Myth #1: Social Security will go away before you do. The federal government has announced that Social Security may become insolvent between 2033 and 2037 if no action is taken – but it is practically a given that Congress will act on the program’s behalf. Social Security provides 40% of the total income of the 40 million Americans receiving retirement benefits.
Did you know that Social Security has had a surplus each year since 1984? That situation is about to change. By about 2020, the program is projected to face a deficit, which it will tap incoming interest payments to offset. It will only be able to use that tactic until the mid-2030s. The program will not “run dry” or go bankrupt at that point, but by some estimates, its payments to retirees could become about 25% smaller.
Myth #2: Your Social Security benefits are “your” money. It would be a fitting reward if your Social Security income represented the return of all the payroll taxes you had paid through the years. Unfortunately, that is not the case. The payroll taxes you paid decades ago funded the Social Security benefits that went to retirees at that time. Your Social Security benefits will be funded by the payroll taxes that a younger generation pays.

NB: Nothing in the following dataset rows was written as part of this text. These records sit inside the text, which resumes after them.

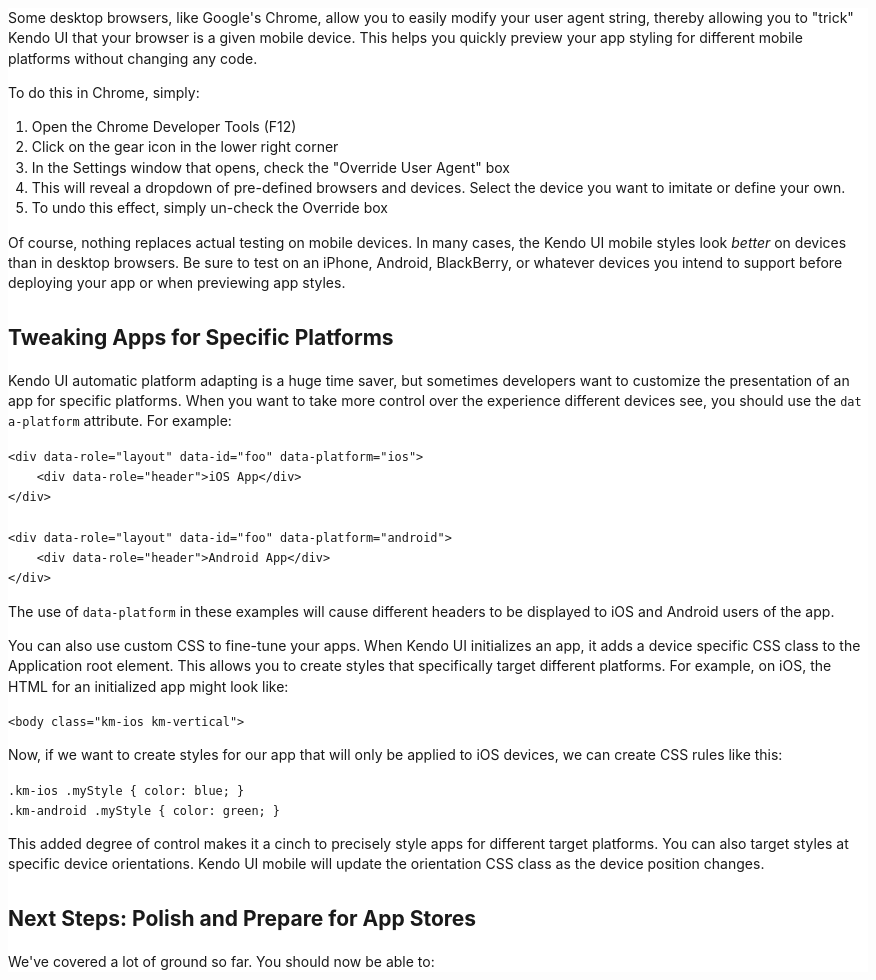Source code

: Some desktop browsers, like Google's Chrome, allow you to easily modify your user agent string, thereby allowing you to "trick" Kendo UI that your browser is a given mobile device. This helps you quickly preview your app styling for different mobile platforms without changing any code.

To do this in Chrome, simply:

1. Open the Chrome Developer Tools (F12)
2. Click on the gear icon in the lower right corner
3. In the Settings window that opens, check the "Override User Agent" box
4. This will reveal a dropdown of pre-defined browsers and devices. Select the device you want to imitate or define your own.
5. To undo this effect, simply un-check the Override box

Of course, nothing replaces actual testing on mobile devices. In many cases, the Kendo UI mobile styles look *better* on devices than in desktop
browsers. Be sure to test on an iPhone, Android, BlackBerry, or whatever devices you intend to support before deploying your app or when previewing
app styles.

## Tweaking Apps for Specific Platforms
Kendo UI automatic platform adapting is a huge time saver, but sometimes developers want to customize the presentation of an app for specific
platforms. When you want to take more control over the experience different devices see, you should use the `data-platform` attribute. For example:

	<div data-role="layout" data-id="foo" data-platform="ios">
  		<div data-role="header">iOS App</div>
	</div>

	<div data-role="layout" data-id="foo" data-platform="android">
  		<div data-role="header">Android App</div>
	</div>

The use of `data-platform` in these examples will cause different headers to be displayed to iOS and Android users of the app.

You can also use custom CSS to fine-tune your apps. When Kendo UI initializes an app, it adds a device specific CSS class to the Application
root element. This allows you to create styles that specifically target different platforms. For example, on iOS, the HTML for an initialized app
might look like:

`<body class="km-ios km-vertical">`

Now, if we want to create styles for our app that will only be applied to iOS devices, we can create CSS rules like this:

	.km-ios .myStyle { color: blue; }
	.km-android .myStyle { color: green; }

This added degree of control makes it a cinch to precisely style apps for different target platforms. You can also target styles at specific device orientations. Kendo UI mobile will update the orientation CSS class as the device position changes.

## Next Steps: Polish and Prepare for App Stores
We've covered a lot of ground so far. You should now be able to:

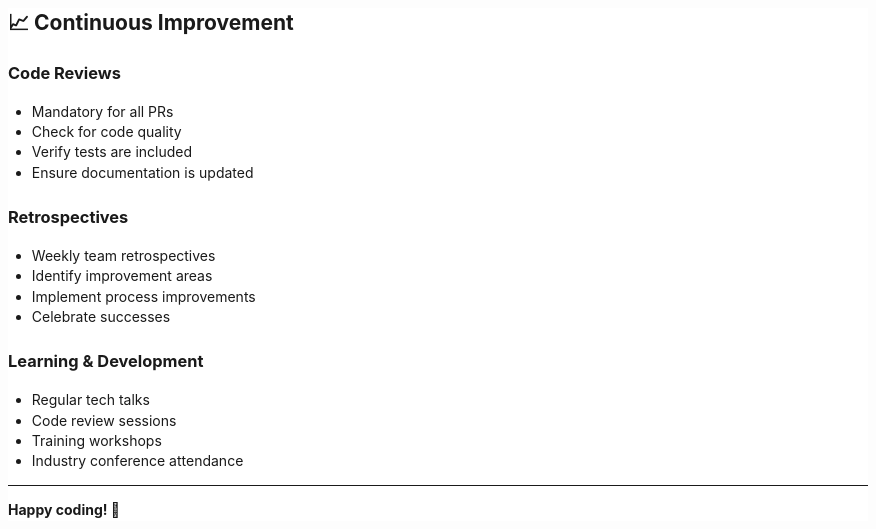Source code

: 
## 📈 Continuous Improvement

### Code Reviews
- Mandatory for all PRs
- Check for code quality
- Verify tests are included
- Ensure documentation is updated

### Retrospectives
- Weekly team retrospectives
- Identify improvement areas
- Implement process improvements
- Celebrate successes

### Learning & Development
- Regular tech talks
- Code review sessions
- Training workshops
- Industry conference attendance

---

**Happy coding! 🎉**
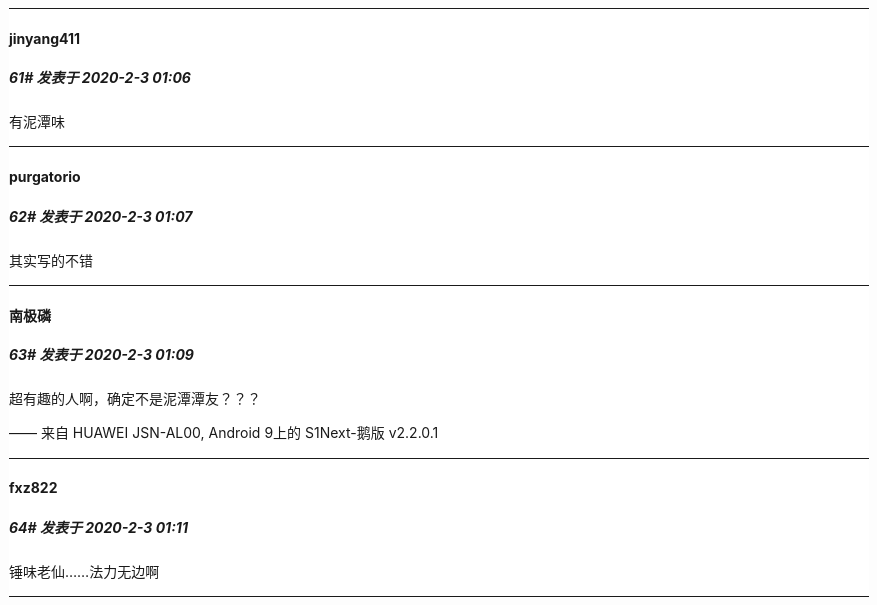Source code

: 


-----

####  jinyang411  
##### 61#       发表于 2020-2-3 01:06




有泥潭味







-----

####  purgatorio  
##### 62#       发表于 2020-2-3 01:07




其实写的不错







-----

####  南极磷  
##### 63#       发表于 2020-2-3 01:09




超有趣的人啊，确定不是泥潭潭友？？？

—— 来自 HUAWEI JSN-AL00, Android 9上的 S1Next-鹅版 v2.2.0.1







-----

####  fxz822  
##### 64#       发表于 2020-2-3 01:11




锤味老仙……法力无边啊







-----
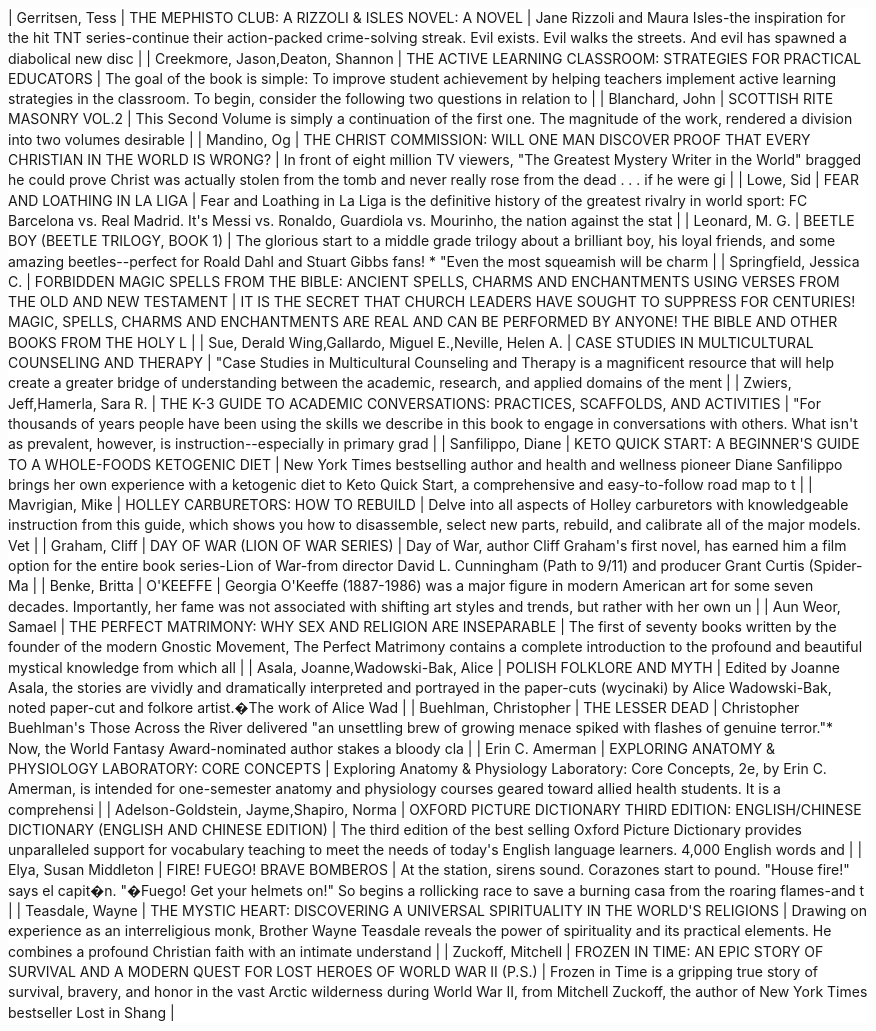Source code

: | Gerritsen, Tess | THE MEPHISTO CLUB: A RIZZOLI &AMP; ISLES NOVEL: A NOVEL | Jane Rizzoli and Maura Isles-the inspiration for the hit TNT series-continue their action-packed crime-solving streak.   Evil exists. Evil walks the streets. And evil has spawned a diabolical new disc |
| Creekmore, Jason,Deaton, Shannon | THE ACTIVE LEARNING CLASSROOM: STRATEGIES FOR PRACTICAL EDUCATORS | The goal of the book is simple: To improve student achievement by helping teachers implement active learning strategies in the classroom. To begin, consider the following two questions in relation to  |
| Blanchard, John | SCOTTISH RITE MASONRY VOL.2 |  This Second Volume is simply a continuation of the first one. The magnitude of the work, rendered a division into two volumes desirable   |
| Mandino, Og | THE CHRIST COMMISSION: WILL ONE MAN DISCOVER PROOF THAT EVERY CHRISTIAN IN THE WORLD IS WRONG? | In front of eight million TV viewers, "The Greatest Mystery Writer in the World" bragged he could prove Christ was actually stolen from the tomb and never really rose from the dead . . . if he were gi |
| Lowe, Sid | FEAR AND LOATHING IN LA LIGA | Fear and Loathing in La Liga is the definitive history of the greatest rivalry in world sport: FC Barcelona vs. Real Madrid. It's Messi vs. Ronaldo, Guardiola vs. Mourinho, the nation against the stat |
| Leonard, M. G. | BEETLE BOY (BEETLE TRILOGY, BOOK 1) | The glorious start to a middle grade trilogy about a brilliant boy, his loyal friends, and some amazing beetles--perfect for Roald Dahl and Stuart Gibbs fans!  * "Even the most squeamish will be charm |
| Springfield, Jessica C. | FORBIDDEN MAGIC SPELLS FROM THE BIBLE: ANCIENT SPELLS, CHARMS AND ENCHANTMENTS USING VERSES FROM THE OLD AND NEW TESTAMENT | IT IS THE SECRET THAT CHURCH LEADERS HAVE SOUGHT TO SUPPRESS FOR CENTURIES!  MAGIC, SPELLS, CHARMS AND ENCHANTMENTS ARE REAL AND CAN BE PERFORMED BY ANYONE!   THE BIBLE AND OTHER BOOKS FROM THE HOLY L |
| Sue, Derald Wing,Gallardo, Miguel E.,Neville, Helen A. | CASE STUDIES IN MULTICULTURAL COUNSELING AND THERAPY |  "Case Studies in Multicultural Counseling and Therapy is a magnificent resource that will help create a greater bridge of understanding between the academic, research, and applied domains of the ment |
| Zwiers, Jeff,Hamerla, Sara R. | THE K-3 GUIDE TO ACADEMIC CONVERSATIONS: PRACTICES, SCAFFOLDS, AND ACTIVITIES |  "For thousands of years people have been using the skills we describe in this book to engage in conversations with others. What isn't as prevalent, however, is instruction--especially in primary grad |
| Sanfilippo, Diane | KETO QUICK START: A BEGINNER'S GUIDE TO A WHOLE-FOODS KETOGENIC DIET | New York Times bestselling author and health and wellness pioneer Diane Sanfilippo brings her own experience with a ketogenic diet to Keto Quick Start, a comprehensive and easy-to-follow road map to t |
| Mavrigian, Mike | HOLLEY CARBURETORS: HOW TO REBUILD |  Delve into all aspects of Holley carburetors with knowledgeable instruction from this guide, which shows you how to disassemble, select new parts, rebuild, and calibrate all of the major models.  Vet |
| Graham, Cliff | DAY OF WAR (LION OF WAR SERIES) | Day of War, author Cliff Graham's first novel, has earned him a film option for the entire book series-Lion of War-from director David L. Cunningham (Path to 9/11) and producer Grant Curtis (Spider-Ma |
| Benke, Britta | O'KEEFFE |  Georgia O'Keeffe (1887-1986) was a major figure in modern American art for some seven decades. Importantly, her fame was not associated with shifting art styles and trends, but rather with her own un |
| Aun Weor, Samael | THE PERFECT MATRIMONY: WHY SEX AND RELIGION ARE INSEPARABLE | The first of seventy books written by the founder of the modern Gnostic Movement, The Perfect Matrimony contains a complete introduction to the profound and beautiful mystical knowledge from which all |
| Asala, Joanne,Wadowski-Bak, Alice | POLISH FOLKLORE AND MYTH | Edited by Joanne Asala, the stories are vividly and dramatically interpreted and portrayed in the paper-cuts (wycinaki) by Alice Wadowski-Bak, noted paper-cut and folkore artist.�The work of Alice Wad |
| Buehlman, Christopher | THE LESSER DEAD | Christopher Buehlman's Those Across the River delivered "an unsettling brew of growing menace spiked with flashes of genuine terror."* Now, the World Fantasy Award-nominated author stakes a bloody cla |
| Erin C. Amerman | EXPLORING ANATOMY &AMP; PHYSIOLOGY LABORATORY: CORE CONCEPTS |  Exploring Anatomy & Physiology Laboratory: Core Concepts, 2e, by Erin C. Amerman, is intended for one-semester anatomy and physiology courses geared toward allied health students. It is a comprehensi |
| Adelson-Goldstein, Jayme,Shapiro, Norma | OXFORD PICTURE DICTIONARY THIRD EDITION: ENGLISH/CHINESE DICTIONARY (ENGLISH AND CHINESE EDITION) | The third edition of the best selling Oxford Picture Dictionary provides unparalleled support for vocabulary teaching to meet the needs of today's English language learners.   4,000 English words and  |
| Elya, Susan Middleton | FIRE! FUEGO! BRAVE BOMBEROS |  At the station, sirens sound. Corazones start to pound. "House fire!" says el capit�n. "�Fuego! Get your helmets on!"  So begins a rollicking race to save a burning casa from the roaring flames-and t |
| Teasdale, Wayne | THE MYSTIC HEART: DISCOVERING A UNIVERSAL SPIRITUALITY IN THE WORLD'S RELIGIONS | Drawing on experience as an interreligious monk, Brother Wayne Teasdale reveals the power of spirituality and its practical elements. He combines a profound Christian faith with an intimate understand |
| Zuckoff, Mitchell | FROZEN IN TIME: AN EPIC STORY OF SURVIVAL AND A MODERN QUEST FOR LOST HEROES OF WORLD WAR II (P.S.) |  Frozen in Time is a gripping true story of survival, bravery, and honor in the vast Arctic wilderness during World War II, from Mitchell Zuckoff, the author of New York Times bestseller Lost in Shang |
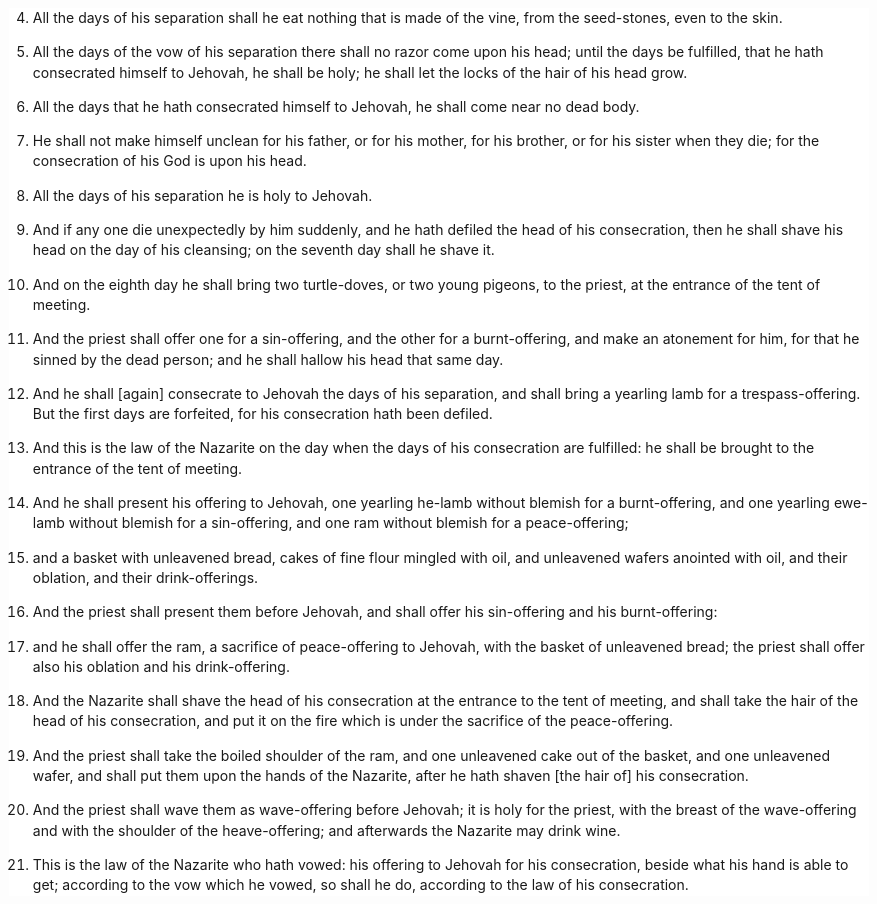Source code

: 4. All the days of his separation shall he eat nothing that is made of the vine, from the seed-stones, even to the skin.

5. All the days of the vow of his separation there shall no razor come upon his head; until the days be fulfilled, that he hath consecrated himself to Jehovah, he shall be holy; he shall let the locks of the hair of his head grow.

6. All the days that he hath consecrated himself to Jehovah, he shall come near no dead body.

7. He shall not make himself unclean for his father, or for his mother, for his brother, or for his sister when they die; for the consecration of his God is upon his head.

8. All the days of his separation he is holy to Jehovah.

9. And if any one die unexpectedly by him suddenly, and he hath defiled the head of his consecration, then he shall shave his head on the day of his cleansing; on the seventh day shall he shave it.

10. And on the eighth day he shall bring two turtle-doves, or two young pigeons, to the priest, at the entrance of the tent of meeting.

11. And the priest shall offer one for a sin-offering, and the other for a burnt-offering, and make an atonement for him, for that he sinned by the dead person; and he shall hallow his head that same day.

12. And he shall [again] consecrate to Jehovah the days of his separation, and shall bring a yearling lamb for a trespass-offering. But the first days are forfeited, for his consecration hath been defiled.

13. And this is the law of the Nazarite on the day when the days of his consecration are fulfilled: he shall be brought to the entrance of the tent of meeting.

14. And he shall present his offering to Jehovah, one yearling he-lamb without blemish for a burnt-offering, and one yearling ewe-lamb without blemish for a sin-offering, and one ram without blemish for a peace-offering;

15. and a basket with unleavened bread, cakes of fine flour mingled with oil, and unleavened wafers anointed with oil, and their oblation, and their drink-offerings.

16. And the priest shall present them before Jehovah, and shall offer his sin-offering and his burnt-offering:

17. and he shall offer the ram, a sacrifice of peace-offering to Jehovah, with the basket of unleavened bread; the priest shall offer also his oblation and his drink-offering.

18. And the Nazarite shall shave the head of his consecration at the entrance to the tent of meeting, and shall take the hair of the head of his consecration, and put it on the fire which is under the sacrifice of the peace-offering.

19. And the priest shall take the boiled shoulder of the ram, and one unleavened cake out of the basket, and one unleavened wafer, and shall put them upon the hands of the Nazarite, after he hath shaven [the hair of] his consecration.

20. And the priest shall wave them as wave-offering before Jehovah; it is holy for the priest, with the breast of the wave-offering and with the shoulder of the heave-offering; and afterwards the Nazarite may drink wine.

21. This is the law of the Nazarite who hath vowed: his offering to Jehovah for his consecration, beside what his hand is able to get; according to the vow which he vowed, so shall he do, according to the law of his consecration.

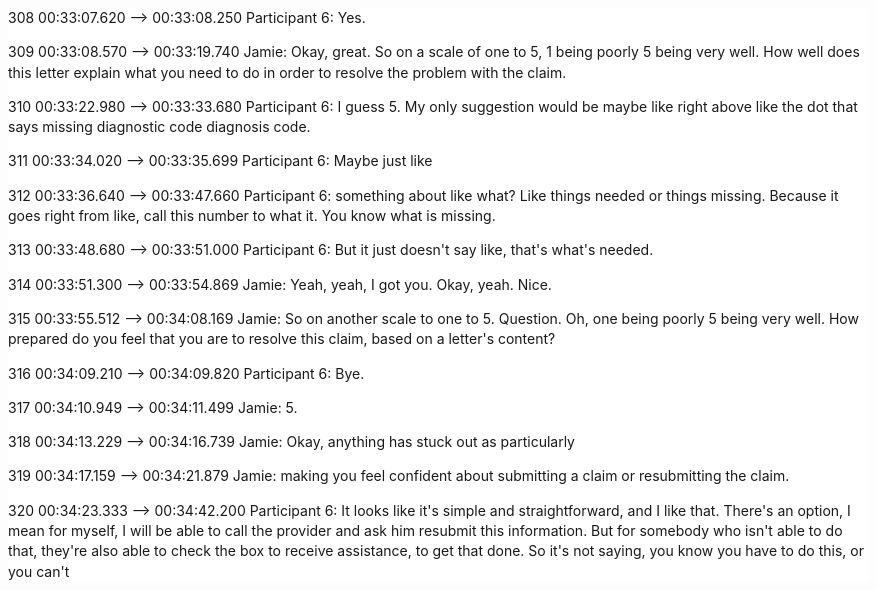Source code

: 308
00:33:07.620 --> 00:33:08.250
Participant 6: Yes.

309
00:33:08.570 --> 00:33:19.740
Jamie: Okay, great. So on a scale of one to 5, 1 being poorly 5 being very well. How well does this letter explain what you need to do in order to resolve the problem with the claim.

310
00:33:22.980 --> 00:33:33.680
Participant 6: I guess 5. My only suggestion would be maybe like right above like the dot that says missing diagnostic code diagnosis code.

311
00:33:34.020 --> 00:33:35.699
Participant 6: Maybe just like

312
00:33:36.640 --> 00:33:47.660
Participant 6: something about like what? Like things needed or things missing. Because it goes right from like, call this number to what it. You know what is missing.

313
00:33:48.680 --> 00:33:51.000
Participant 6: But it just doesn't say like, that's what's needed.

314
00:33:51.300 --> 00:33:54.869
Jamie: Yeah, yeah, I got you. Okay, yeah. Nice.

315
00:33:55.512 --> 00:34:08.169
Jamie: So on another scale to one to 5. Question. Oh, one being poorly 5 being very well. How prepared do you feel that you are to resolve this claim, based on a letter's content?

316
00:34:09.210 --> 00:34:09.820
Participant 6: Bye.

317
00:34:10.949 --> 00:34:11.499
Jamie: 5.

318
00:34:13.229 --> 00:34:16.739
Jamie: Okay, anything has stuck out as particularly

319
00:34:17.159 --> 00:34:21.879
Jamie: making you feel confident about submitting a claim or resubmitting the claim.

320
00:34:23.333 --> 00:34:42.200
Participant 6: It looks like it's simple and straightforward, and I like that. There's an option, I mean for myself, I will be able to call the provider and ask him resubmit this information. But for somebody who isn't able to do that, they're also able to check the box to receive assistance, to get that done. So it's not saying, you know you have to do this, or you can't
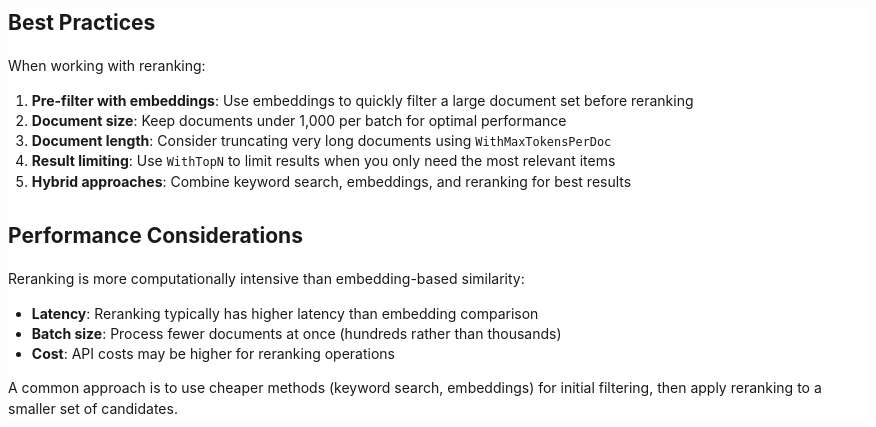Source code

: 
## Best Practices

When working with reranking:

1. **Pre-filter with embeddings**: Use embeddings to quickly filter a large document set before reranking
2. **Document size**: Keep documents under 1,000 per batch for optimal performance
3. **Document length**: Consider truncating very long documents using `WithMaxTokensPerDoc`
4. **Result limiting**: Use `WithTopN` to limit results when you only need the most relevant items
5. **Hybrid approaches**: Combine keyword search, embeddings, and reranking for best results

## Performance Considerations

Reranking is more computationally intensive than embedding-based similarity:

- **Latency**: Reranking typically has higher latency than embedding comparison
- **Batch size**: Process fewer documents at once (hundreds rather than thousands)
- **Cost**: API costs may be higher for reranking operations

A common approach is to use cheaper methods (keyword search, embeddings) for initial filtering, then apply reranking to a smaller set of candidates.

Myth #3: Social Security income is tax-free. In reality, up to 85% of your Social Security income may be taxed. Social Security uses a formula to determine the taxable amount which is as follows:
adjusted gross income + nontaxable interest + one-half of your Social Security benefit = your combined income.
Single filers with combined incomes between $25,000-$34,000 and joint filers with combined incomes between $32,000-$44,000 may have as much as 50% of their benefits taxed. Single filers with combined incomes above $34,000 and joint filers with combined incomes above $44,000 may have up to 85% of their benefits subject to taxation.
Myth #4: If you have never worked, you will never get Social Security benefits. This is not necessarily true.
Generally speaking, you have to work at least 10 years to become eligible for Social Security income. That is, you have to spend ten or more years at jobs in which you pay Social Security taxes; you have to pay into the system to get something back from the system. Unfortunately, care-giving and child-rearing do not qualify you for Social Security.
To get technical about it, you must accumulate 40 “credits” to become eligible for benefits. When you receive $1,260 in earned income, you get one credit. Another $1,260 in earned income brings you another credit, and so forth. You can receive up to four credits per year. Most people will collect their 40 credits in a decade, though others will take longer.
If you have never worked, or worked for less than 10 years, you could still qualify for Social Security on the earnings record of your spouse, your ex-spouse, or your late spouse. A widow can choose to collect up to 100% of a deceased spouse’s monthly benefit, a married spouse can collect up to 50% of the other spouse’s monthly benefit. If you are divorced, you may still file for Social Security benefits based on your ex-spouse’s earnings record provided that the marriage lasted 10 years or longer and you have not married again.